Work to complete:
Each line of the records below that holds "estimate" should be copied out.

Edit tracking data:
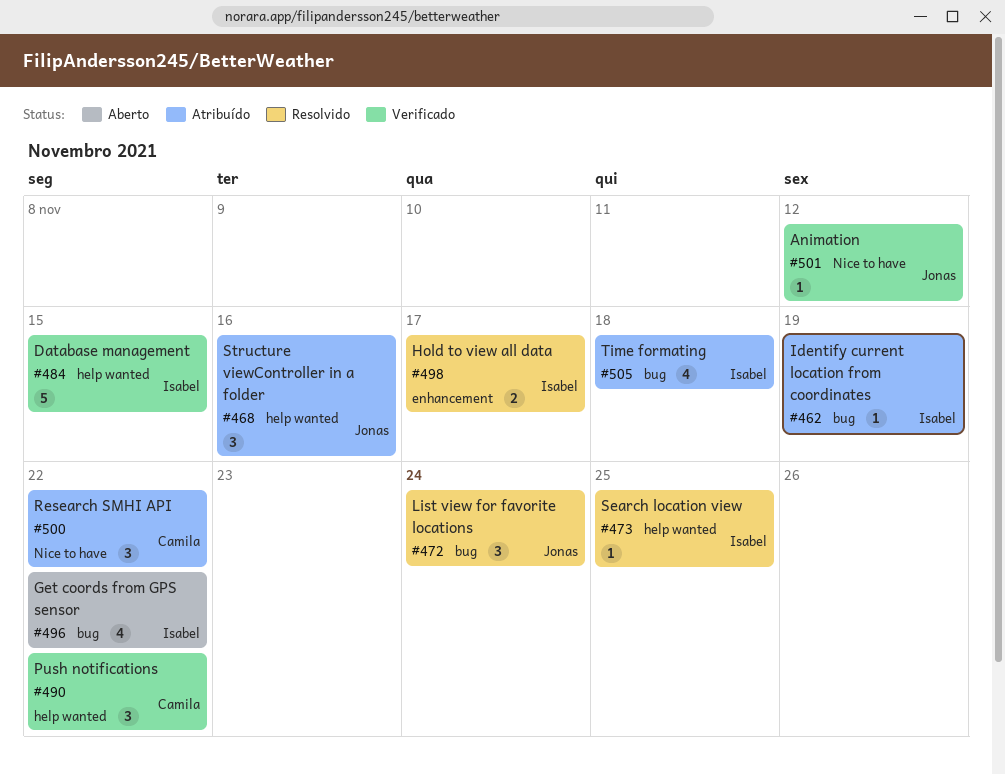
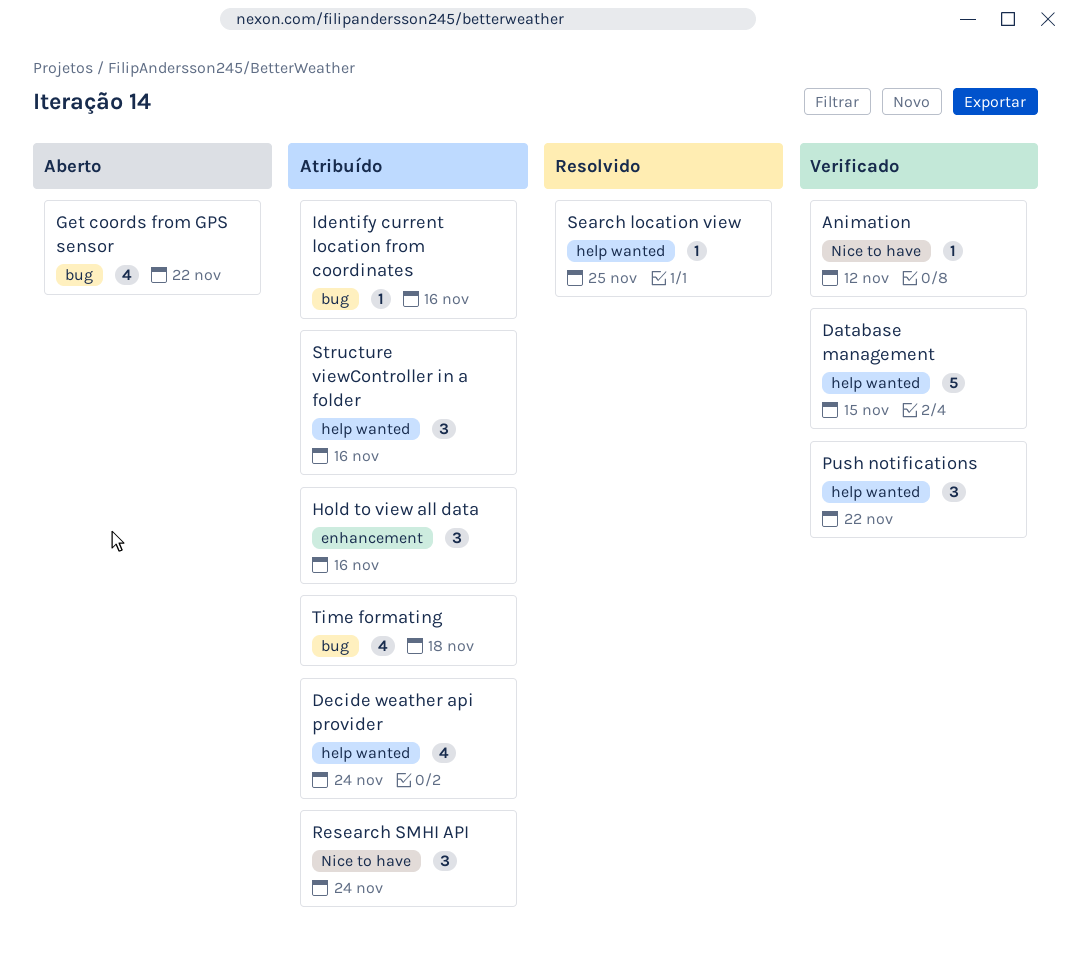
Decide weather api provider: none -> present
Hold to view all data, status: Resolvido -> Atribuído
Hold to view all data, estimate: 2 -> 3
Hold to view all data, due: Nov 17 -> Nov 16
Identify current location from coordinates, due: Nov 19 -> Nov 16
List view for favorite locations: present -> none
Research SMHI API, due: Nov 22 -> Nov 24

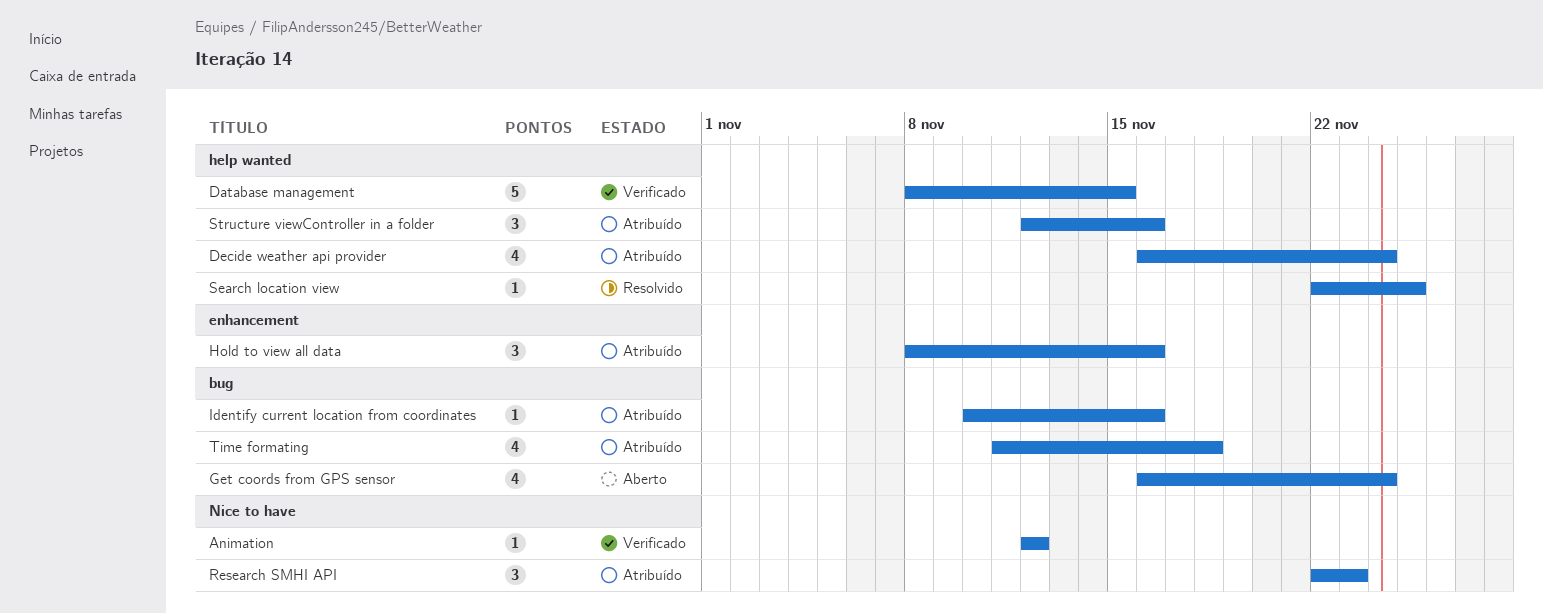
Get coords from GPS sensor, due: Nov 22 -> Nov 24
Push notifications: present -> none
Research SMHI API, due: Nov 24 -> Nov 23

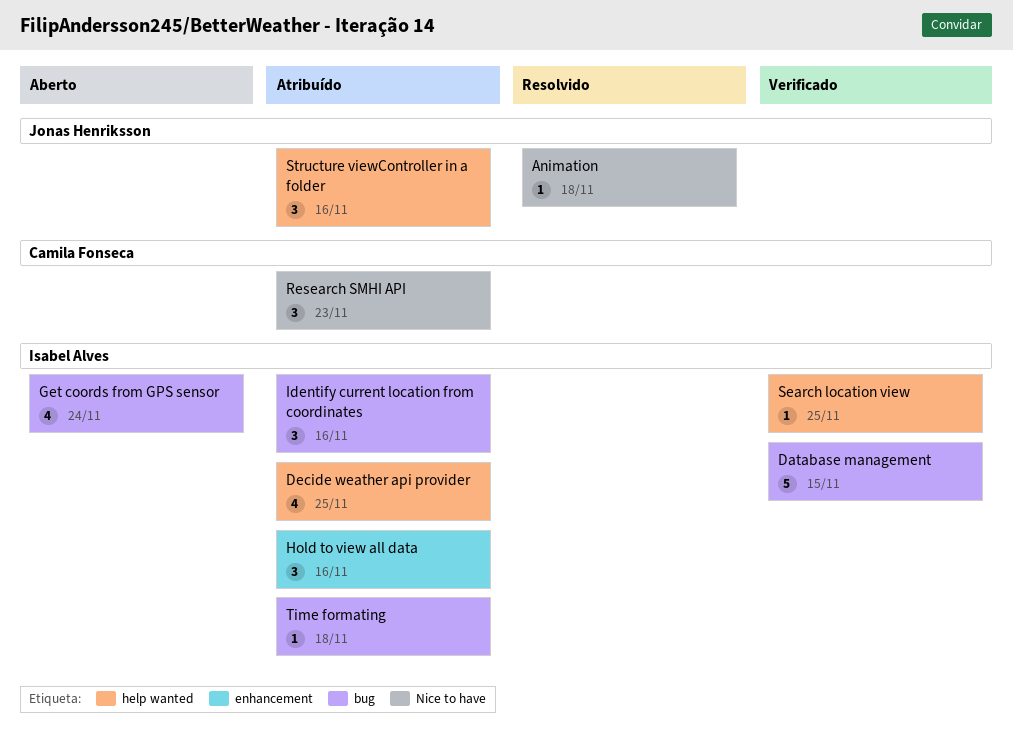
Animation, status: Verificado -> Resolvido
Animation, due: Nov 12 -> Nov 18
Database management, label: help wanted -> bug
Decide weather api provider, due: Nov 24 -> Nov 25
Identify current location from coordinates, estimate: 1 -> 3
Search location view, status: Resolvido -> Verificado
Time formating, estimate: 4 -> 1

Answer to this task:
Hold to view all data, estimate: 2 -> 3
Identify current location from coordinates, estimate: 1 -> 3
Time formating, estimate: 4 -> 1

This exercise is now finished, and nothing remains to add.